Sunday, April 26, 2009

Sex

This post is about the baby's gender, not about my love life.
Around here, asking an expectant mom to share the gender of the baby is very common. I think it's rude and nobody's business and I hate it. But I do know the gender and we are telling people who ask, even though I privately hate them (temporarily) for asking. I won't tell a stranger on the street (then I'll just lie) but I will share with a co-worker or family, for instance.

I guess I'm influenced by the culture of 'evil eye'. I hate also when people congratulate me on being pregnant. I always say 'wait and see.' The real congratulations comes when a healthy baby and a healthy mom are delivered. And the real, real congratulations comes with healthy grandchildren. I'm only pressuring my toddler son a little bit so far, not to worry.
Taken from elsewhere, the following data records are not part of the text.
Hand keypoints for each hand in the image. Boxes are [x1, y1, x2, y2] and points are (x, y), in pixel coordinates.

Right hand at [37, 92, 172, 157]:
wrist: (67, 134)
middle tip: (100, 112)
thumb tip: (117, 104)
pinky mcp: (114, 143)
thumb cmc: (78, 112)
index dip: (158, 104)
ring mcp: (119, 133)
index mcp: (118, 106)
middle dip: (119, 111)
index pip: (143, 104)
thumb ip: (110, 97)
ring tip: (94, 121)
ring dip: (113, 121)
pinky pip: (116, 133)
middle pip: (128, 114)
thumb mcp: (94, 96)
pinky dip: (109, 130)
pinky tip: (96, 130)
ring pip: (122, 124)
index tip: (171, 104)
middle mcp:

In this case, the gender is not what I wanted. I know, I know, as long as it's healty, etc. And it's true. I'm sure that once the baby is born I will love it no matter what, and gender won't be an issue. (Forgive me, my yet unborn child if you ever read this. I don't know you yet but I'm sure I will love you deeply and unconditionally). It's just that I was watching a video of someone else's kid and said to myself 'I don't want one of those, I want the other.' DH, who was listening in on my thoughts (they were out loud) reprimanded me. And he's right. And I do want this baby, of course, and I do want it to be healthy and happy and the gender really doesn't matter.

My sister wanted a girl so badly that she cried when she found out she was having a boy. I didn't have that reaction. Of course, now she and the rest of us are all in love with her little guy and couldn't imagine it any other way. Classic.

Of course, there is also just he issue of the mild but ongoing anxiety of 'how can I ever love another chld the way I love my DS?' I probably won't it will probably be entirely different. And that's a good thing. I couldn't imagine loving my DS until he was born either. And now look at me.